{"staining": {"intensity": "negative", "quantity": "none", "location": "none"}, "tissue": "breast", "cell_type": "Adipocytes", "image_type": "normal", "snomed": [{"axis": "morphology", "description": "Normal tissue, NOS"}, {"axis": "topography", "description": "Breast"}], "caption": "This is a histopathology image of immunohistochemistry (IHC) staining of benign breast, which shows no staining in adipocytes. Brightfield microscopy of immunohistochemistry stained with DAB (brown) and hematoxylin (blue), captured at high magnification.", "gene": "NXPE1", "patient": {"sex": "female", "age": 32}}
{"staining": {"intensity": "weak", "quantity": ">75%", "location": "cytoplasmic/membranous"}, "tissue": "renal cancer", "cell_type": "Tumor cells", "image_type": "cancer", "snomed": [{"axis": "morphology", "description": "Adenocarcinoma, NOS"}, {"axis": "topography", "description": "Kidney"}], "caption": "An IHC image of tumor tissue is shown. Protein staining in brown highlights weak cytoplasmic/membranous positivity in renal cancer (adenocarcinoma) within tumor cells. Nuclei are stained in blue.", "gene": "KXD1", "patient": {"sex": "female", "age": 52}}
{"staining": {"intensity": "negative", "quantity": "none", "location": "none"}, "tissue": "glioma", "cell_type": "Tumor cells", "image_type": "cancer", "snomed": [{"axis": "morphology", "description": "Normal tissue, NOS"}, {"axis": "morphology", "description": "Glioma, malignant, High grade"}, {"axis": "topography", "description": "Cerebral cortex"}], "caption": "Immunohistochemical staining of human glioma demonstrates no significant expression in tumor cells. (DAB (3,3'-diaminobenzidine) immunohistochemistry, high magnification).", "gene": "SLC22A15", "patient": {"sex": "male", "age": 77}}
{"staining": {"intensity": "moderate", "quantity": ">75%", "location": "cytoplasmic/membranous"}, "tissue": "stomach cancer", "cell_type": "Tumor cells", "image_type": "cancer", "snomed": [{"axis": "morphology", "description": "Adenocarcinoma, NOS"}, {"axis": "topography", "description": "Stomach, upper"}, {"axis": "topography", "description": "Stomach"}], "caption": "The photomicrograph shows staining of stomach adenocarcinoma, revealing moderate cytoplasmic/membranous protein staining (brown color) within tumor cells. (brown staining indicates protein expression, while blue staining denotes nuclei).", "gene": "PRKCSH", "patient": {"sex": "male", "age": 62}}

--

EXERCISE REQUIREMENTS:
The data above should be returned in full, exactly as written.

SOLUTION FOR THIS EXERCISE:
{"staining": {"intensity": "negative", "quantity": "none", "location": "none"}, "tissue": "breast", "cell_type": "Adipocytes", "image_type": "normal", "snomed": [{"axis": "morphology", "description": "Normal tissue, NOS"}, {"axis": "topography", "description": "Breast"}], "caption": "This is a histopathology image of immunohistochemistry (IHC) staining of benign breast, which shows no staining in adipocytes. Brightfield microscopy of immunohistochemistry stained with DAB (brown) and hematoxylin (blue), captured at high magnification.", "gene": "NXPE1", "patient": {"sex": "female", "age": 32}}
{"staining": {"intensity": "weak", "quantity": ">75%", "location": "cytoplasmic/membranous"}, "tissue": "renal cancer", "cell_type": "Tumor cells", "image_type": "cancer", "snomed": [{"axis": "morphology", "description": "Adenocarcinoma, NOS"}, {"axis": "topography", "description": "Kidney"}], "caption": "An IHC image of tumor tissue is shown. Protein staining in brown highlights weak cytoplasmic/membranous positivity in renal cancer (adenocarcinoma) within tumor cells. Nuclei are stained in blue.", "gene": "KXD1", "patient": {"sex": "female", "age": 52}}
{"staining": {"intensity": "negative", "quantity": "none", "location": "none"}, "tissue": "glioma", "cell_type": "Tumor cells", "image_type": "cancer", "snomed": [{"axis": "morphology", "description": "Normal tissue, NOS"}, {"axis": "morphology", "description": "Glioma, malignant, High grade"}, {"axis": "topography", "description": "Cerebral cortex"}], "caption": "Immunohistochemical staining of human glioma demonstrates no significant expression in tumor cells. (DAB (3,3'-diaminobenzidine) immunohistochemistry, high magnification).", "gene": "SLC22A15", "patient": {"sex": "male", "age": 77}}
{"staining": {"intensity": "moderate", "quantity": ">75%", "location": "cytoplasmic/membranous"}, "tissue": "stomach cancer", "cell_type": "Tumor cells", "image_type": "cancer", "snomed": [{"axis": "morphology", "description": "Adenocarcinoma, NOS"}, {"axis": "topography", "description": "Stomach, upper"}, {"axis": "topography", "description": "Stomach"}], "caption": "The photomicrograph shows staining of stomach adenocarcinoma, revealing moderate cytoplasmic/membranous protein staining (brown color) within tumor cells. (brown staining indicates protein expression, while blue staining denotes nuclei).", "gene": "PRKCSH", "patient": {"sex": "male", "age": 62}}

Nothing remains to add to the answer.